** WRITTEN PROBLEM **
Render everything from the start of the listing down to and including the line that contains "Dot at: (206, 125)" as a Markdown table with the columns Row and Line, numbering each line. Skip blank lines, and leave the pictures out of the answer.

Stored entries

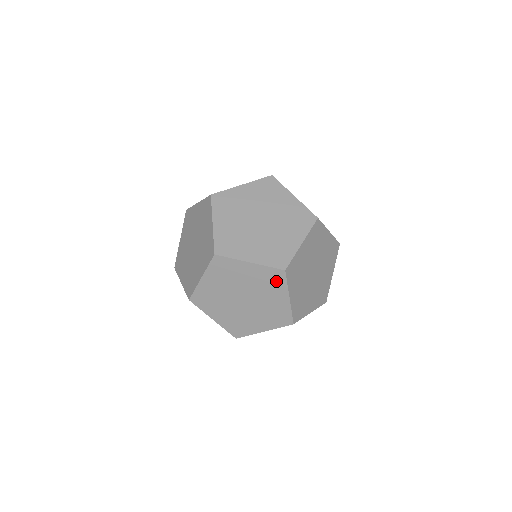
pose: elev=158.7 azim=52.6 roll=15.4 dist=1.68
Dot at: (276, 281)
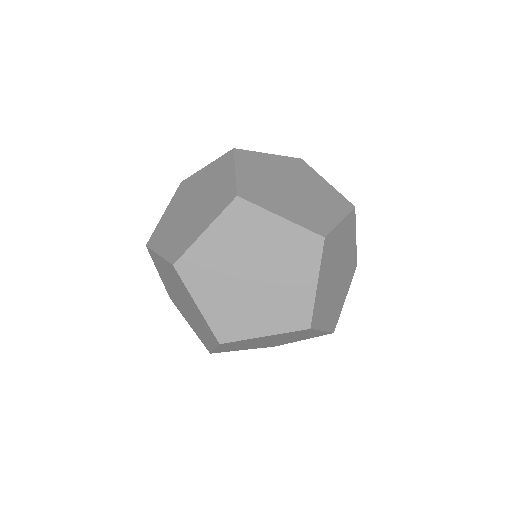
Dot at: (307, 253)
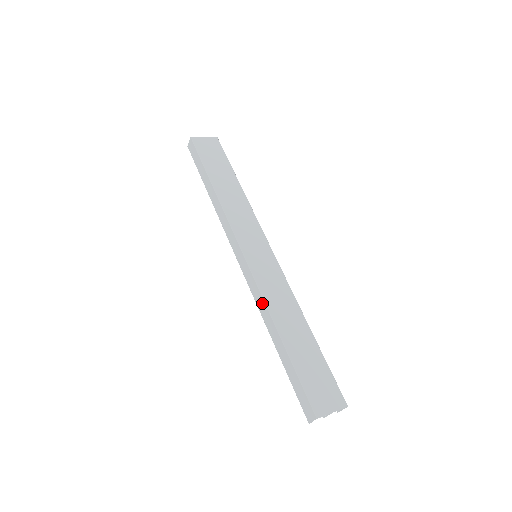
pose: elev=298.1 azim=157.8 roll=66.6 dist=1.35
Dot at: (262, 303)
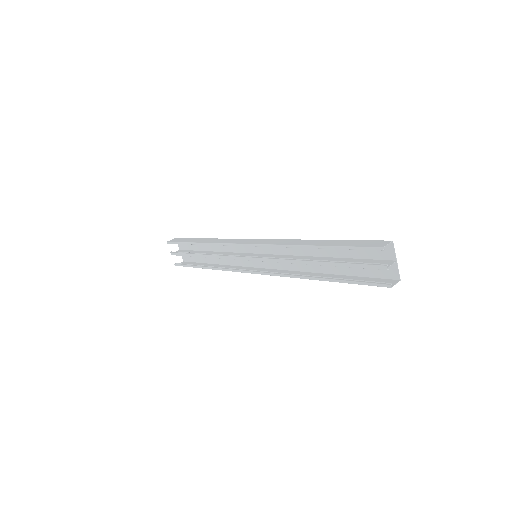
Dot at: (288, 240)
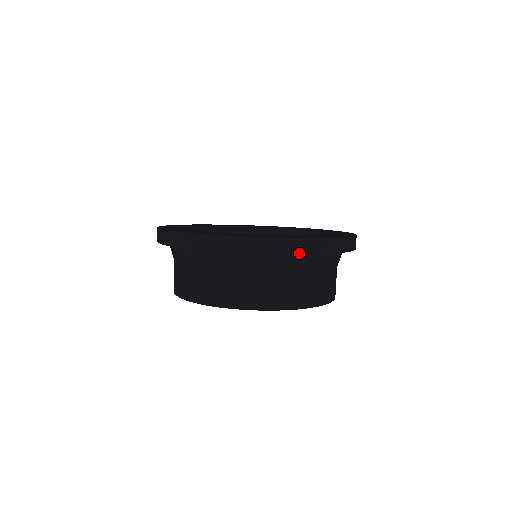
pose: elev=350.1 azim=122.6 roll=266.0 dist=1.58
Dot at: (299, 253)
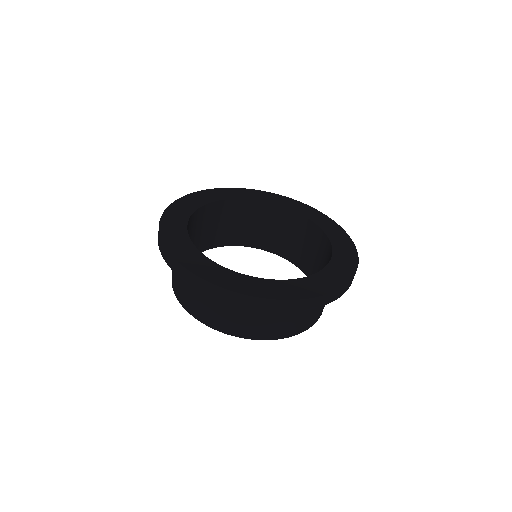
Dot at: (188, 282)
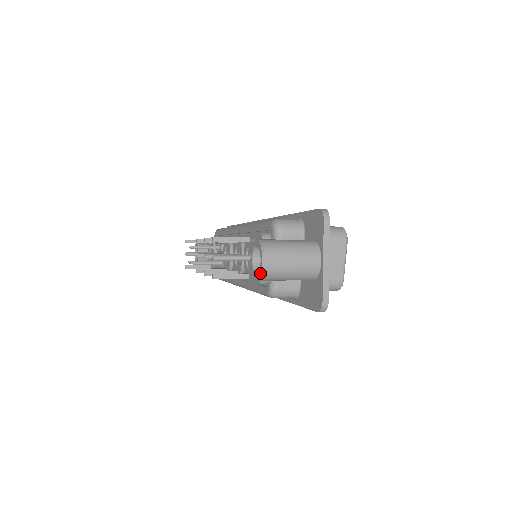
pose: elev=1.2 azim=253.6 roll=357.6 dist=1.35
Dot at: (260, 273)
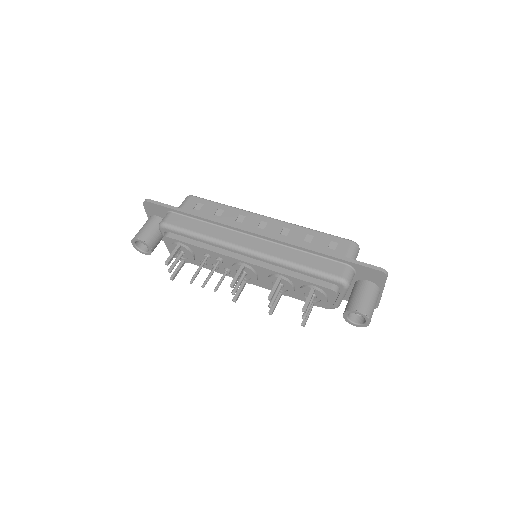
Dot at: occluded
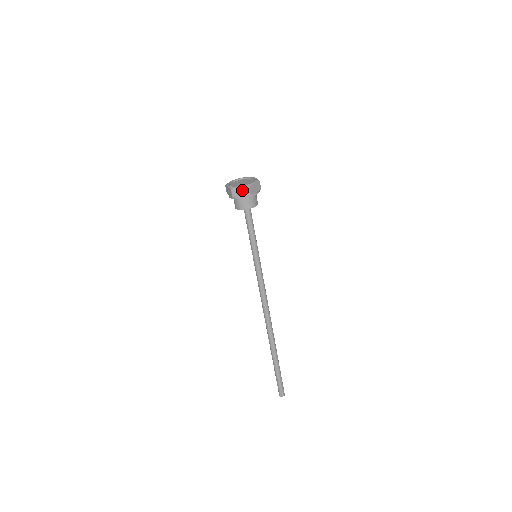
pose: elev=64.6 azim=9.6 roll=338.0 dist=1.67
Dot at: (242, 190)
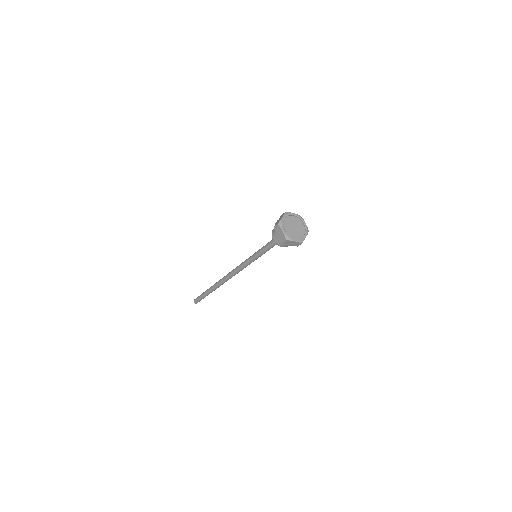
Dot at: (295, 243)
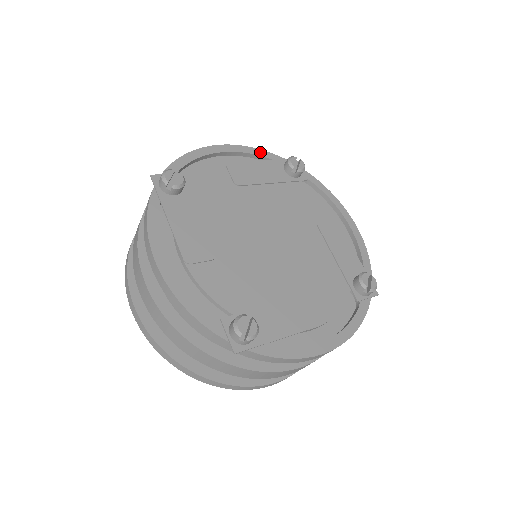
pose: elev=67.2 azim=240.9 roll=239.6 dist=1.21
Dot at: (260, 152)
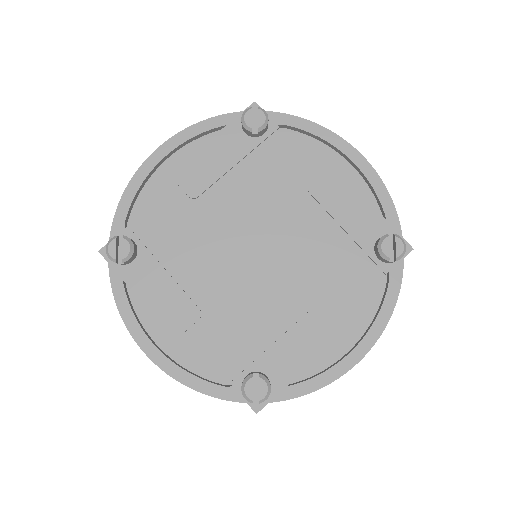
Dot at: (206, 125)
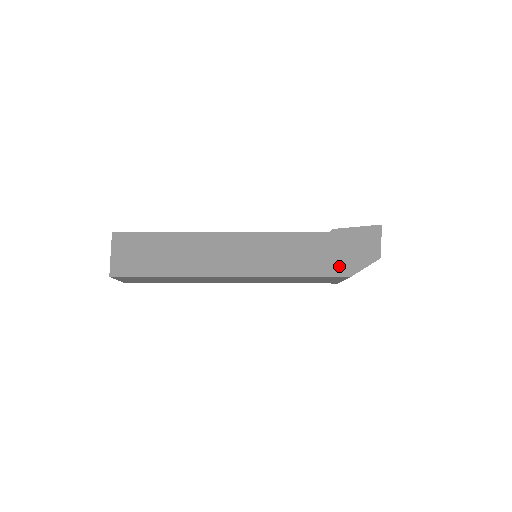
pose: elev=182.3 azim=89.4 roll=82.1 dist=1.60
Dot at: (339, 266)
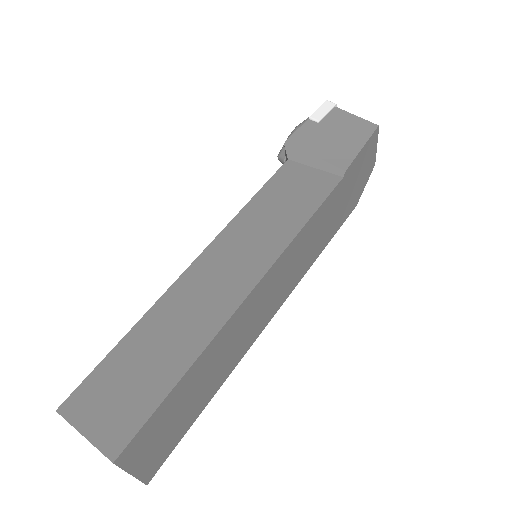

** ANSWER BELOW **
| Row | Line |
|---|---|
| 1 | pose: elev=158.7 azim=52.6 roll=15.4 dist=1.68 |
| 2 | Dot at: (276, 281) |
| 3 | Dot at: (307, 253) |
| 4 | pose: elev=298.1 azim=157.8 roll=66.6 dist=1.35 |
| 5 | Dot at: (262, 303) |
| 6 | Dot at: (288, 240) |
| 7 | pose: elev=350.1 azim=122.6 roll=266.0 dist=1.58 |
| 8 | Dot at: (299, 253) |
| 9 | Dot at: (188, 282) |
| 10 | pose: elev=1.2 azim=253.6 roll=357.6 dist=1.35 |
| 11 | Dot at: (260, 273) |
| 12 | Dot at: occluded |
| 13 | pose: elev=64.6 azim=9.6 roll=338.0 dist=1.67 |
| 14 | Dot at: (242, 190) |
| 15 | Dot at: (295, 243) |
| 16 | pose: elev=67.2 azim=240.9 roll=239.6 dist=1.21 |
| 17 | Dot at: (260, 152) |
| 18 | Dot at: (206, 125) |